Les patients atteints d’ IRC subissent des modifications délétères de la structure des protéines et des lipides [87] dues à la perte des défenses antioxydantes ou à l’augmentation du stress oxydant. Trois principales familles d’oxydants sont actuellement connues et à l’origine de nombreux effets biologiques.[95] Il s’agit des formes réactives de l’oxygène, des oxydants chlorés et des formes réactives de l’azote. L’organisme se protège en permanence contre la formation et l’agression de ces oxydants grâce à divers mécanismes de défense tant enzymatiques que non enzymatiques.[96] Parmi les antioxydants non enzymatiques, on retrouve le glutathion réduit, l’acide urique, la vitamine E, la vitamine C, le glucose, la bilirubine. Les vitamines C et E agissent en synergie. Elles représentent le mécanisme de défense le plus puissant contre les formes réactives de l’oxygène et la peroxydation lipidique. La réduction des antioxydants se manifeste par un déficit en vitamine E et C.[97] Les enzymes antioxydants les plus connus sont la super oxyde dismutase, la glutathion peroxydase et la catalase. La famille des glutathions peroxydases constitue la plus importante défense intra et extracellulaire contre l’oxydation. L’insuffisance rénale réduit l’activité antioxydante du plasma.[87] L’accumulation de toxines urémiques plasmatiques ayant une activité pro oxydante a été mise en évidence chez les urémiques. Le reflet du stress oxydant est l’augmentation de la concentration plasmatique des produits de la peroxydation lipidique ainsi que des produits de l’oxydation avancée des protéines (AOPP).[94] Les marqueurs de la peroxydation des lipides mis en évidence sont : le malonyldialdéhyde (MDA), des substances réagissant avec l’acide thiobarbiturique et des LDL oxydées. Les valeurs plasmatiques du MDA retrouvés chez les patients hémodialysés sont en moyenne deux fois plus élevées que les valeurs de référence déterminées chez le sujet sain.[93] Les membranes

cellulaires sont également une cible pour l’atteinte oxydative. Des marqueurs d’altération des bases de l’ADN ont été mis en évidence dans les leucocytes des patients hémodialysés. Cela signifie que l’ensemble des constituants cellulaires (lipides, protéines et acides nucléiques) sont des cibles du stress oxydant chez les hémodialysés. Le stress oxydant observé chez les patients hémodialysés relève, d’une part des troubles métaboliques associés à l’urémie, et d’autre part du traitement par hémodialyse en lui-même. L’hémodialyse ne réduit pas le stress oxydant, mais l’accentue au contraire.[87] Chaque séance de dialyse majore la production d’oxydants chez des patients ayant un déficit en antioxydants. La membrane de dialyse contribue fortement à la production d’oxydants lors des séances de dialyse.[97] Les membranes cellulosiques, en particulier le cuprophane, induisent une production d’agents oxydants. Ce phénomène est considérablement réduit avec les membranes synthétiques.[95]
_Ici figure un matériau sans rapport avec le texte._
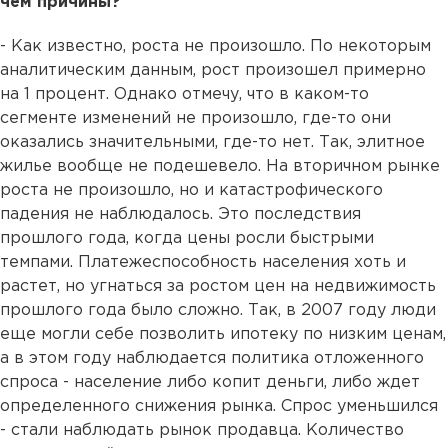
чем причины?
- Как известно, роста не произошло. По некоторым
аналитическим данным, рост произошел примерно
на 1 процент. Однако отмечу, что в каком-то
сегменте изменений не произошло, где-то они
оказались значительными, где-то нет. Так, элитное
жилье вообще не подешевело. На вторичном рынке
роста не произошло, но и катастрофического
падения не наблюдалось. Это последствия
прошлого года, когда цены росли быстрыми
темпами. Платежеспособность населения хоть и
растет, но угнаться за ростом цен на недвижимость
прошлого года было сложно. Так, в 2007 году люди
еще могли себе позволить ипотеку по низким ценам,
а в этом году наблюдается политика отложенного
спроса - население либо копит деньги, либо ждет
определенного снижения рынка. Спрос уменьшился
- стали наблюдать рынок продавца. Количество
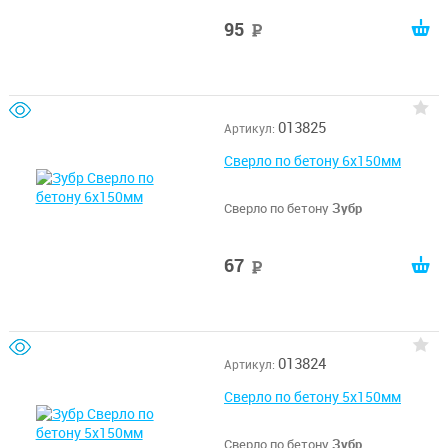
95
руб
013825
Артикул:
Сверло по бетону 6x150мм
Сверло по бетону
Зубр
67
руб
013824
Артикул:
Сверло по бетону 5x150мм
Сверло по бетону
Зубр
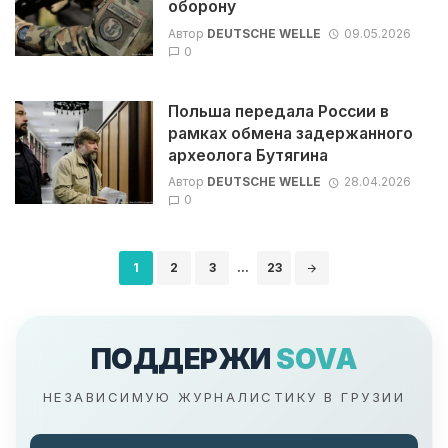
оборону
Автор
DEUTSCHE WELLE
09.05.2026
0
Польша передала России в
рамках обмена задержанного
археолога Бутягина
Автор
DEUTSCHE WELLE
28.04.2026
0
Навигация
1
2
3
...
23
по
записям
ПОДДЕРЖИ
SOVA
НЕЗАВИСИМУЮ ЖУРНАЛИСТИКУ В ГРУЗИИ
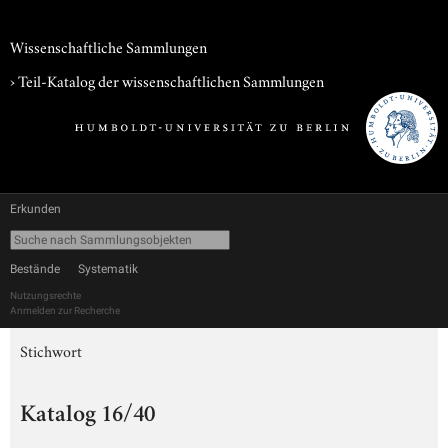
Wissenschaftliche Sammlungen
› Teil-Katalog der wissenschaftlichen Sammlungen
Erkunden
Bestände
Systematik
Nutzungsrechte
Anmelden zur Recherche
Stichwort
Katalog 16/40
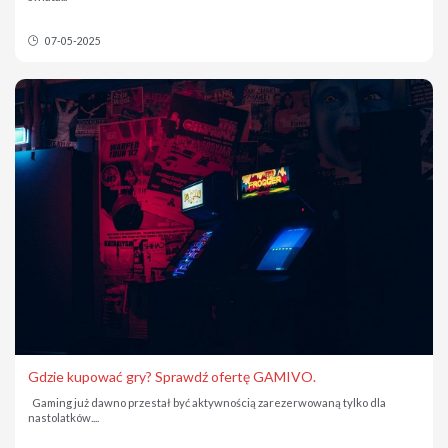
07-05-2025
Gdzie kupować gry? Sprawdź ofertę GAMIVO.
Gaming już dawno przestał być aktywnością zarezerwowaną tylko dla
nastolatków....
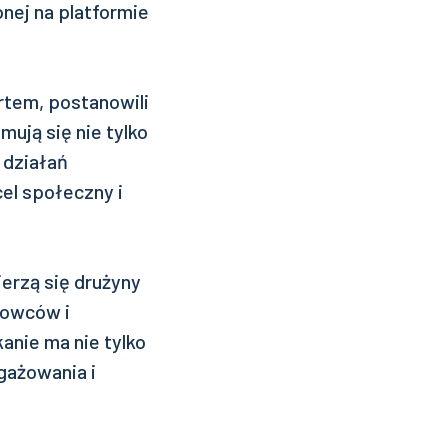
nej na platformie
rtem, postanowili
ują się nie tylko
 działań
el społeczny i
rzą się drużyny
dowców i
anie ma nie tylko
gażowania i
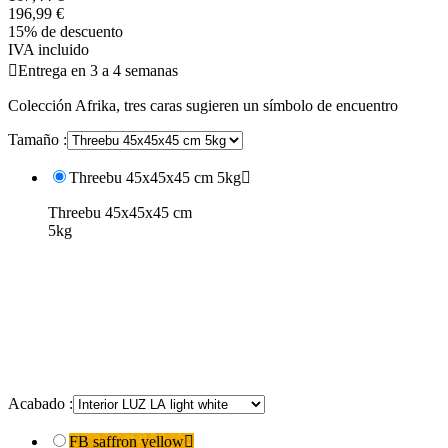
196,99 €
15% de descuento
IVA incluido

Entrega en 3 a 4 semanas
Colección Afrika, tres caras sugieren un símbolo de encuentro
Tamaño :
Threebu 45x45x45 cm 5kg

Threebu 45x45x45 cm
5kg
Acabado :
FB saffron yellow

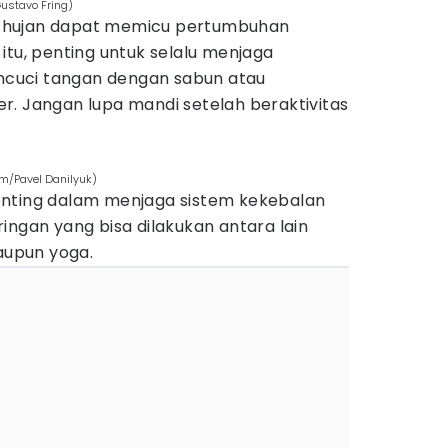
ustavo Fring)
 hujan dapat memicu pertumbuhan
itu, penting untuk selalu menjaga
encuci tangan dengan sabun atau
r. Jangan lupa mandi setelah beraktivitas
om/Pavel Danilyuk)
enting dalam menjaga sistem kekebalan
ingan yang bisa dilakukan antara lain
maupun yoga.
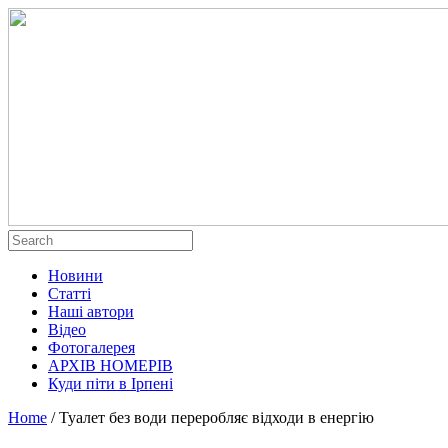
Новини
Статті
Наші автори
Відео
Фотогалерея
АРХІВ НОМЕРІВ
Куди піти в Ірпені
Home
/
Туалет без води переробляє відходи в енергію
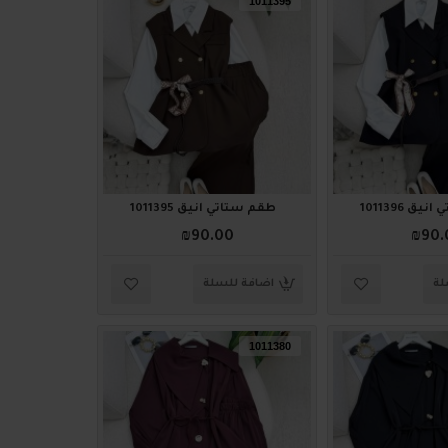
1011395
ق 1011396
طقم ستاتي أنيق 1011395
₪90.00
₪90.
لة
اضافة للسلة
1011380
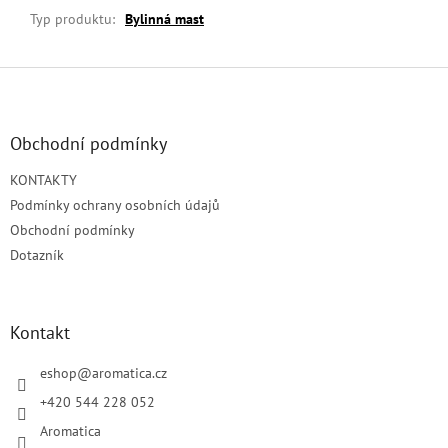
Typ produktu
:
Bylinná mast
Z
á
p
a
Obchodní podmínky
t
KONTAKTY
í
Podmínky ochrany osobních údajů
Obchodní podmínky
Dotazník
Kontakt
eshop
@
aromatica.cz
+420 544 228 052
Aromatica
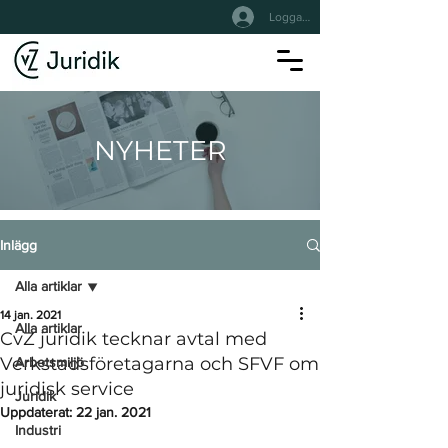
Logga In
NYHETER
Inlägg
Alla artiklar
14 jan. 2021
Alla artiklar
CvZ juridik tecknar avtal med
Verkstadsföretagarna och SFVF om
Arbetsmiljö
juridisk service
Juridik
Uppdaterat:
22 jan. 2021
Industri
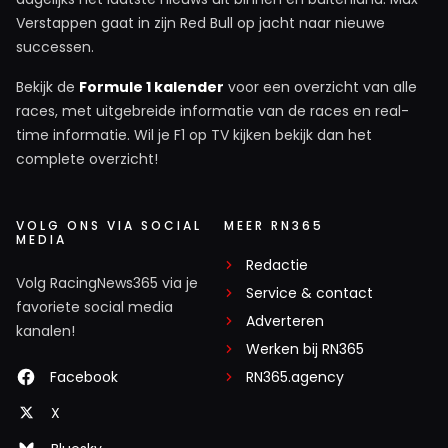
Verstappen gaat in zijn Red Bull op jacht naar nieuwe
successen.
Bekijk de
Formule 1 kalender
voor een overzicht van alle
races, met uitgebreide informatie van de races en real-
time informatie. Wil je F1 op TV kijken bekijk dan het
complete overzicht!
VOLG ONS VIA SOCIAL
MEER RN365
MEDIA
Redactie
Volg RacingNews365 via je
Service & contact
favoriete social media
Adverteren
kanalen!
Werken bij RN365
Facebook
RN365.agency
X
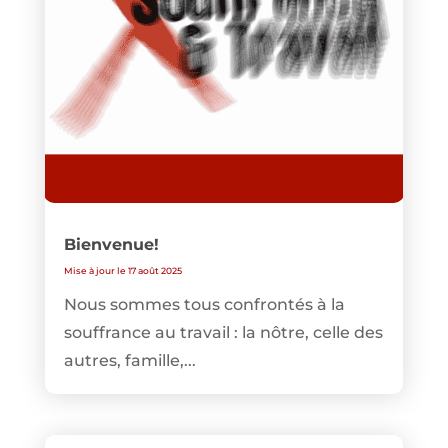
Bienvenue!
Mise à jour le 17 août 2025
Nous sommes tous confrontés à la
souffrance au travail : la nôtre, celle des
autres, famille,...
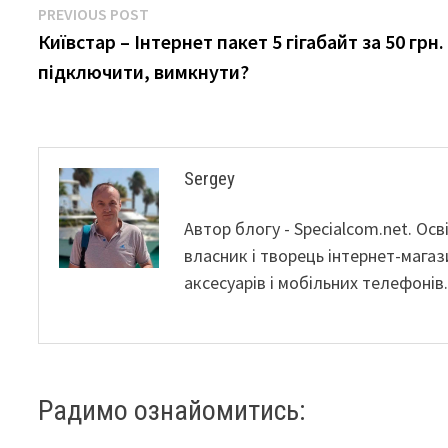
Навігація
Previous
PREVIOUS POST
post:
Київстар – Інтернет пакет 5 гігабайт за 50 грн.
записів
підключити, вимкнути?
Sergey
Автор блогу - Specialcom.net. Ос
власник і творець інтернет-магаз
аксесуарів і мобільних телефонів
Радимо ознайомитись:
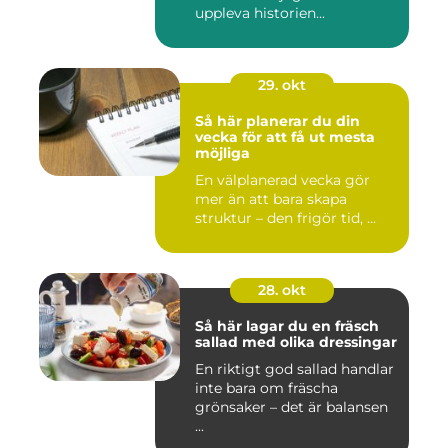
uppleva historien...
29. okt
Så här planerar du din
vecka för att få ut mesta
möjliga
En välplanerad vecka gör
mer än att bara skapa
struktur – den frigör tid, ...
28. okt
Så här lagar du en fräsch
sallad med olika dressingar
En riktigt god sallad handlar
inte bara om fräscha
grönsaker – det är balansen
...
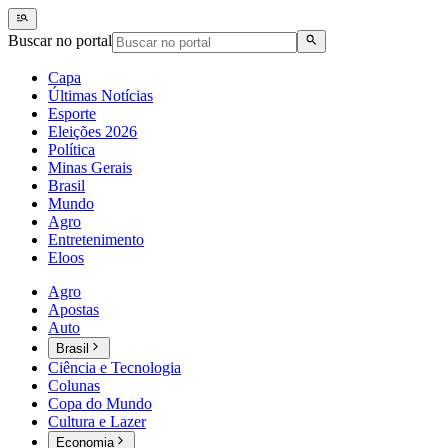
Buscar no portal
Capa
Últimas Notícias
Esporte
Eleições 2026
Política
Minas Gerais
Brasil
Mundo
Agro
Entretenimento
Eloos
Agro
Apostas
Auto
Brasil
Ciência e Tecnologia
Colunas
Copa do Mundo
Cultura e Lazer
Economia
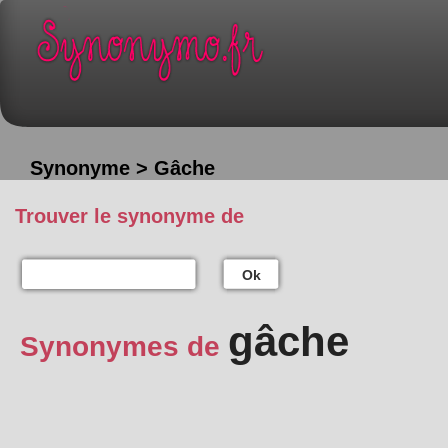
Synonyme > Gâche
Trouver le synonyme de
Ok
gâche
Synonymes de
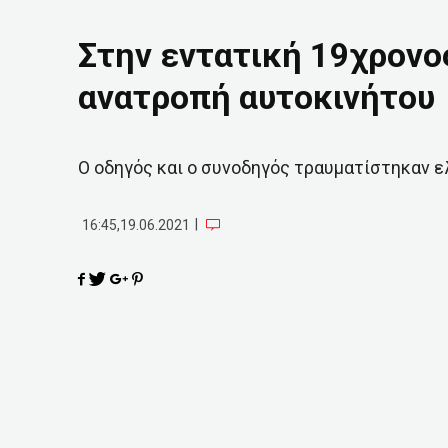
Στην εντατική 19χρονο
ανατροπή αυτοκινήτου
Ο οδηγός και ο συνοδηγός τραυματίστηκαν 
|
16:45,19.06.2021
Le stress oxydatif est un facteur qui contribue à l’augmentation de la prévalence des maladies cardiovasculaires chez les patients insuffisants rénaux chroniques ayant une malnutrition ou une inflammation.[98] La cause de cette augmentation du stress oxydatif chez les patients malnutris est mal connue. Vu l’importante relation entre la malnutrition et l’inflammation, il est possible que la réponse inflammatoire chronique soit la première cause de l’accroissement du stress oxydatif chez ces patients.